Aim of the task: Rewrite the part of the listing that opens with the line containing "See the attached image. Outline" and runs through the end of the listing. Swap "liver" for "spleen" and change nothing else.

Stored records
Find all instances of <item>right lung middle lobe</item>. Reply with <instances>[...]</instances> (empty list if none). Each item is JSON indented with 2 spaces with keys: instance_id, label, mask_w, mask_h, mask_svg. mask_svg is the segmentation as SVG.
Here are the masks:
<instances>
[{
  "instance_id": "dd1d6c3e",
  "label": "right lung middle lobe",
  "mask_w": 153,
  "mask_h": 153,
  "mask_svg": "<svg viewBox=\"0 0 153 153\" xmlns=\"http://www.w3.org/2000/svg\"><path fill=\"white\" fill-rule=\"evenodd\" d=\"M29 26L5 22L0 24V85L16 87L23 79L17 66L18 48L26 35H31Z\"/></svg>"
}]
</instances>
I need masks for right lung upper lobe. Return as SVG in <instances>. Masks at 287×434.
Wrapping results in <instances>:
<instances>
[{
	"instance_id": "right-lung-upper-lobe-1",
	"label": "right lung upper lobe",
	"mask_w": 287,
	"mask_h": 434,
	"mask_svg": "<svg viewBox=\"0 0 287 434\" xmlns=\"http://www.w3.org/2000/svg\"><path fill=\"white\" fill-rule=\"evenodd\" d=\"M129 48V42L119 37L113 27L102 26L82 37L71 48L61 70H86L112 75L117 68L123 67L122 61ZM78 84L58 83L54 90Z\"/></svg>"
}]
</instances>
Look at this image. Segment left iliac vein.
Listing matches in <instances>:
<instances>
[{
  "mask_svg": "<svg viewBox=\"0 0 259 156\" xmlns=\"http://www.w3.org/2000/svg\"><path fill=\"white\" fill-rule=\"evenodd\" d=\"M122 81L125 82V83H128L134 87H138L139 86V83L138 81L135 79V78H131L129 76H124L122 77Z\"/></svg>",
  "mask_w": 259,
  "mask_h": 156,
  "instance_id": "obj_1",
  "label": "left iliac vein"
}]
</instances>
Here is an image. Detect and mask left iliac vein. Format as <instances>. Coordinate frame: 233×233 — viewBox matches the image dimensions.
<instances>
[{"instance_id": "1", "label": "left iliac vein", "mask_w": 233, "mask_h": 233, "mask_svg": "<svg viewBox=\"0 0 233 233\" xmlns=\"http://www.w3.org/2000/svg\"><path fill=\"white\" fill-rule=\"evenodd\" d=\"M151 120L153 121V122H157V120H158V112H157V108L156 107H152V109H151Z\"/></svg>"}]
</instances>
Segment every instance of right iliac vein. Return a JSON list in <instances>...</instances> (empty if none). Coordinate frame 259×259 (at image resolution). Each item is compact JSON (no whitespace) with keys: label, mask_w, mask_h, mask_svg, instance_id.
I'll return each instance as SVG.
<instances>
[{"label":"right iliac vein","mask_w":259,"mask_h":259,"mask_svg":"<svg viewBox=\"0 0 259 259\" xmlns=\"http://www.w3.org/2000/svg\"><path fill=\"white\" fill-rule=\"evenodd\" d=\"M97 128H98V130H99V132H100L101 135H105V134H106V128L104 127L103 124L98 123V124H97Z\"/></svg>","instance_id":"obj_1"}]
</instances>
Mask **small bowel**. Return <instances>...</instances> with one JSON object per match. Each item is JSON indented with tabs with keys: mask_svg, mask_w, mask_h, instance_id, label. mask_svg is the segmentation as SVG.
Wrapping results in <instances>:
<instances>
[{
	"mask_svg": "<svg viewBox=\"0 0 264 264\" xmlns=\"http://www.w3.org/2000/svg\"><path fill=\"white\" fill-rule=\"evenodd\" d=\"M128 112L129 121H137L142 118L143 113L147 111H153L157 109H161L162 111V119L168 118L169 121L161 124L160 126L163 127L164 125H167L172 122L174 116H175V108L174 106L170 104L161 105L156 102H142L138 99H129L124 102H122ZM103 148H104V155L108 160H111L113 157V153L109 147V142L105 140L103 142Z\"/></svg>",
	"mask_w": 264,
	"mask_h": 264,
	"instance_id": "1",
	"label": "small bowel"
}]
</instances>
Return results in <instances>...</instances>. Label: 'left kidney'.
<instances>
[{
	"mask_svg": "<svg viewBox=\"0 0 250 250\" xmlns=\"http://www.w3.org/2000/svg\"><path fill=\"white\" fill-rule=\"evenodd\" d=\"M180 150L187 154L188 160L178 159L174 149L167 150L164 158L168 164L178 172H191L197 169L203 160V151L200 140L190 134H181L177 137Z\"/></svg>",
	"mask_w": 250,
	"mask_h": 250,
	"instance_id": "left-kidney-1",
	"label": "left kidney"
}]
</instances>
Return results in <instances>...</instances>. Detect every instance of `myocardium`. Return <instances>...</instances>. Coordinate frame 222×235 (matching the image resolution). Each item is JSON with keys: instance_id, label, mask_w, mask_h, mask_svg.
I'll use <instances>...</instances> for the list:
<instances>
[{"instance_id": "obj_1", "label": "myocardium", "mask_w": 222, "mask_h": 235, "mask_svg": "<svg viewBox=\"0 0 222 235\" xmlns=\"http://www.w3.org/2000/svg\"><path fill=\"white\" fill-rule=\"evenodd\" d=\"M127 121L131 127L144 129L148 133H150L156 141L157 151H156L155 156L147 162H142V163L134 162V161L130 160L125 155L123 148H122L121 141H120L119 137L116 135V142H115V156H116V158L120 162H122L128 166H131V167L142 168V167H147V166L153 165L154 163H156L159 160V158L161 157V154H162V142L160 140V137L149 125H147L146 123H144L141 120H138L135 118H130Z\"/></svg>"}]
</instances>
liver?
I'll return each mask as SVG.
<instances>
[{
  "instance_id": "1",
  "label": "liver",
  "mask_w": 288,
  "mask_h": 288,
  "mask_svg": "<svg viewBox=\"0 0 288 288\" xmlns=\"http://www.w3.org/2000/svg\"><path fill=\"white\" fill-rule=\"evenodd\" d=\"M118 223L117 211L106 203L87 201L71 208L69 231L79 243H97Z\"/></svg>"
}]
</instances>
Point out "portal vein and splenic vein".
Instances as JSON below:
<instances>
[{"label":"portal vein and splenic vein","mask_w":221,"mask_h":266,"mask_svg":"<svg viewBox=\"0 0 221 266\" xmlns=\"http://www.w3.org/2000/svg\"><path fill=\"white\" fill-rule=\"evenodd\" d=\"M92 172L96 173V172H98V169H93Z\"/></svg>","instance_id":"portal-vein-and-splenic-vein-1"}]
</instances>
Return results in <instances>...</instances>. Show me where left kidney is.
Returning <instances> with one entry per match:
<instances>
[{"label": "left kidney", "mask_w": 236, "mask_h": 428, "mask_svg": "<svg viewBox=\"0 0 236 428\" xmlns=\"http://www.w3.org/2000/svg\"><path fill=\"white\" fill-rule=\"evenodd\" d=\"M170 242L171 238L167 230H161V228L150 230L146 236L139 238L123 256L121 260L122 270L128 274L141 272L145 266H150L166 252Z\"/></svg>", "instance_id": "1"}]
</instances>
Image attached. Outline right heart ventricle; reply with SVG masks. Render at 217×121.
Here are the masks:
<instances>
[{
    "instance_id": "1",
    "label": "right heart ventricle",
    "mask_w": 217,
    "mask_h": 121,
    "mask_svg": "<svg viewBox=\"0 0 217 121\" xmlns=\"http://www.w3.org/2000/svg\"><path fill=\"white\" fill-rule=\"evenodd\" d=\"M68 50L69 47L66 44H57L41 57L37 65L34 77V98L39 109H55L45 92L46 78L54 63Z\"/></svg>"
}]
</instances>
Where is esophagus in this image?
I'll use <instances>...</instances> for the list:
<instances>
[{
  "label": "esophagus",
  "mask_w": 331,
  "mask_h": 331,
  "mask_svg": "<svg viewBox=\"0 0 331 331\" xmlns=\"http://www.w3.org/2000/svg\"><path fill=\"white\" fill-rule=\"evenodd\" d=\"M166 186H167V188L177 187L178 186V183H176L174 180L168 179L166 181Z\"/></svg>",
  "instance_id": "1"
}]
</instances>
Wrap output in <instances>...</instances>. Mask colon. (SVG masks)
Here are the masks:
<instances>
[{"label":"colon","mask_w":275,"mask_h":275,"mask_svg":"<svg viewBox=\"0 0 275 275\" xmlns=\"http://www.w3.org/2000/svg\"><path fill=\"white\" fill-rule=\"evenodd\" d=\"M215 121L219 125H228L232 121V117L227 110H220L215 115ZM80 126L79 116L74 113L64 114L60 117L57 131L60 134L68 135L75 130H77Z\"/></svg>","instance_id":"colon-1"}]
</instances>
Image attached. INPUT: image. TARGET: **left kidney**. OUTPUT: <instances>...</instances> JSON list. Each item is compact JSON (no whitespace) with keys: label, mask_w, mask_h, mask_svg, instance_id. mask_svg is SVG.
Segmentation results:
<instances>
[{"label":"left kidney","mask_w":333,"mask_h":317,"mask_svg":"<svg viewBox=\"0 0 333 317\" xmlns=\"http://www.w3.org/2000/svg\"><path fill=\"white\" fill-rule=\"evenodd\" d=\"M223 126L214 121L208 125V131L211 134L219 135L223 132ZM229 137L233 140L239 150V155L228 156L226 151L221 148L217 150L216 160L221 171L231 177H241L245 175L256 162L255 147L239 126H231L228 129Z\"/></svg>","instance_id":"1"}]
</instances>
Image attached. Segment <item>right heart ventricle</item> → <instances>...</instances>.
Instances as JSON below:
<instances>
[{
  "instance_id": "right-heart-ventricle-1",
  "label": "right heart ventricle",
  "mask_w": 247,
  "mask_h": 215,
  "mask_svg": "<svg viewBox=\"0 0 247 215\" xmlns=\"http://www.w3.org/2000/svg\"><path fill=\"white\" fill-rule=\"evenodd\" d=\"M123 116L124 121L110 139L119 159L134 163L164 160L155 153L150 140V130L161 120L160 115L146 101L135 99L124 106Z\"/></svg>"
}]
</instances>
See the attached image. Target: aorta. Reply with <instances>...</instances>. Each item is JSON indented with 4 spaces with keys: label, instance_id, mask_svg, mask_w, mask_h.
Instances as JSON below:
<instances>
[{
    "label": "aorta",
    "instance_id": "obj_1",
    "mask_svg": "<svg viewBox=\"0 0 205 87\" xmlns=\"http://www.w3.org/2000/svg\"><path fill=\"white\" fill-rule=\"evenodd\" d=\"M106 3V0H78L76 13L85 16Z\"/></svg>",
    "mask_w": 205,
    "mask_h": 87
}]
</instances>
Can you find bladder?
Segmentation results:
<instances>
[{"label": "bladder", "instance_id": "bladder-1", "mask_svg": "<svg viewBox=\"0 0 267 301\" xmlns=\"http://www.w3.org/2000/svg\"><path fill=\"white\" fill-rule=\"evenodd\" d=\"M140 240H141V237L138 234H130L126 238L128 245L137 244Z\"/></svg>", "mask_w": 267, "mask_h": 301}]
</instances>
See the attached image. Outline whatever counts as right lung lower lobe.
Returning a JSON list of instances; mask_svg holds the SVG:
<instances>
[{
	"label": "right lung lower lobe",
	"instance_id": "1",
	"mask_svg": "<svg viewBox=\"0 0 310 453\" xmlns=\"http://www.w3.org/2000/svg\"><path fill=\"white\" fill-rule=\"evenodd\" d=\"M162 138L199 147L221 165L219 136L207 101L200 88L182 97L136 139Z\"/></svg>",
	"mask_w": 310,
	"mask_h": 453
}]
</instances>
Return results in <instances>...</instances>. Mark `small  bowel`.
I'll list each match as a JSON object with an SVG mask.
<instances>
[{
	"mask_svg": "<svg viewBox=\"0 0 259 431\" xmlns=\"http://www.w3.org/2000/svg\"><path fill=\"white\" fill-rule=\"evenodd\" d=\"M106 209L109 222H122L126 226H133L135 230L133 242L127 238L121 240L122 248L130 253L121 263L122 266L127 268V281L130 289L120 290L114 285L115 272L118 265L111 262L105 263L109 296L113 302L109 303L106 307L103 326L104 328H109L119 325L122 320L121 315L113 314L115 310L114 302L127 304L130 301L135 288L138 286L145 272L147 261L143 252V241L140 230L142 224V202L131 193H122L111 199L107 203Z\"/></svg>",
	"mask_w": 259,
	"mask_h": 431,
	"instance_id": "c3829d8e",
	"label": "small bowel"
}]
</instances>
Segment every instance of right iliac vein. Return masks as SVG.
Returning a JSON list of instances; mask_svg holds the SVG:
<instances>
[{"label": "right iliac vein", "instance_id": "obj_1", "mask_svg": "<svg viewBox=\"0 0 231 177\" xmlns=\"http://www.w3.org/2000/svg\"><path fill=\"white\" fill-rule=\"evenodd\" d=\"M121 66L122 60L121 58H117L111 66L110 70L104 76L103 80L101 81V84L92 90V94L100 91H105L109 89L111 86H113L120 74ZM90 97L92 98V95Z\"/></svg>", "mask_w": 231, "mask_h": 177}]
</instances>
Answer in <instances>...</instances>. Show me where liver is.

Written response:
See the attached image. Outline whatever counts as right lung lower lobe.
Returning a JSON list of instances; mask_svg holds the SVG:
<instances>
[{
	"label": "right lung lower lobe",
	"instance_id": "1",
	"mask_svg": "<svg viewBox=\"0 0 310 453\" xmlns=\"http://www.w3.org/2000/svg\"><path fill=\"white\" fill-rule=\"evenodd\" d=\"M162 138L199 147L221 165L219 136L207 101L200 88L182 97L136 139Z\"/></svg>",
	"mask_w": 310,
	"mask_h": 453
}]
</instances>
Return results in <instances>...</instances>. Mark `small  bowel`.
I'll list each match as a JSON object with an SVG mask.
<instances>
[{
	"mask_svg": "<svg viewBox=\"0 0 259 431\" xmlns=\"http://www.w3.org/2000/svg\"><path fill=\"white\" fill-rule=\"evenodd\" d=\"M106 209L109 222H122L126 226H133L135 230L133 242L127 238L121 240L122 248L130 253L121 263L122 266L127 268V281L130 289L120 290L114 285L115 272L118 265L111 262L105 263L109 296L113 302L109 303L106 307L103 326L104 328H109L119 325L122 320L121 315L113 314L115 310L114 302L127 304L130 301L135 288L138 286L145 272L147 261L143 252V241L140 230L142 224V202L131 193H122L111 199L107 203Z\"/></svg>",
	"mask_w": 259,
	"mask_h": 431,
	"instance_id": "c3829d8e",
	"label": "small bowel"
}]
</instances>
Segment every instance of right iliac vein. Return masks as SVG.
Returning a JSON list of instances; mask_svg holds the SVG:
<instances>
[{"label": "right iliac vein", "instance_id": "obj_1", "mask_svg": "<svg viewBox=\"0 0 231 177\" xmlns=\"http://www.w3.org/2000/svg\"><path fill=\"white\" fill-rule=\"evenodd\" d=\"M121 66L122 60L121 58H117L111 66L110 70L104 76L103 80L101 81V84L92 90V94L100 91H105L109 89L111 86H113L120 74ZM90 97L92 98V95Z\"/></svg>", "mask_w": 231, "mask_h": 177}]
</instances>
Answer in <instances>...</instances>. Show me where spleen is.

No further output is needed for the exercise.